In 2017, she launched the “Read Woke” challenge, which encouraged students to read books that “challenge a social norm, give voice to the voiceless, provide information about a group that has been disenfranchised, seek to challenge the status quo” or “have a protagonist from an underrepresented or oppressed group.”

Robert Katz
Robert Katz has a passion for wildlife, and he has shared his knowledge and understanding of the natural world with students in his more than 20-year career in education.

He has spent the last 17 years of his career at Norcross High School, where he has taught various levels of biology, chemistry and ecology. Many fellow teachers influenced and encouraged him along the way, including veteran educators Paula Lindsey and Patricia Furman.

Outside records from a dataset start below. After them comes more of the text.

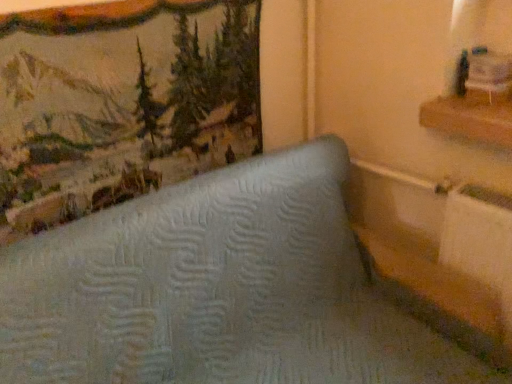
Question: From a real-world perspective, is wooden shelf at upper right above or below light blue quilted mattress at center?

Choices:
 (A) above
 (B) below

Answer: (A)

Question: In the image, is wooden shelf at upper right positioned in front of or behind light blue quilted mattress at center?

Choices:
 (A) behind
 (B) front

Answer: (A)

Question: Which object is positioned farthest from the light blue quilted mattress at center?

Choices:
 (A) wooden shelf at upper right
 (B) textured fabric picture frame at upper left

Answer: (A)

Question: Based on their relative distances, which object is farther from the wooden shelf at upper right?

Choices:
 (A) textured fabric picture frame at upper left
 (B) light blue quilted mattress at center

Answer: (A)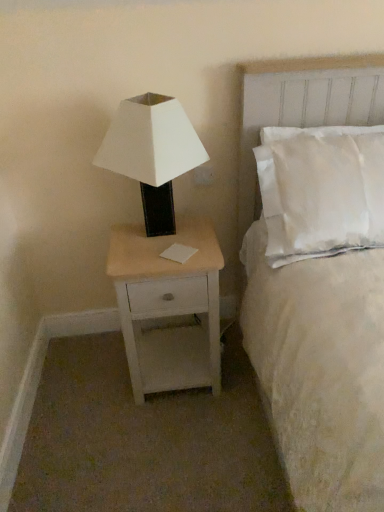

Outside of the classroom, Katz devotes a good deal of his time to volunteering for the Norcross High Interact Club. Over the past decade, he and the student members of the Interact Club have developed and sustained the school’s robust recycling program. The club has also gotten involved with other conservation projects in the greater Norcross community.

Dr. Kara Cowdrick
Born and raised in Atlanta, Kara Cowdrick’s teaching career began at Gwinnett County’s Charles Brant Chesney Elementary School, but in her nine years of experience, she has influenced students and teachers all over the state.

She’s part of her school’s leadership team, services new teachers, is an adjunct professor and a an acting member of Atlanta Families’ Award for Excellence in Education Winners’ Circle, which recognizes outstanding educators in five metro Atlanta school districts.

Even when school’s out for the summer, Cowdrick travels with her literacy initiative, the Chesney Champion Bookmobile, and shares books with Chesney students in the Duluth area in hopes of not only inspiring their minds, but also empowering their hearts. She believes the champions in her classroom today are tomorrow’s world leaders.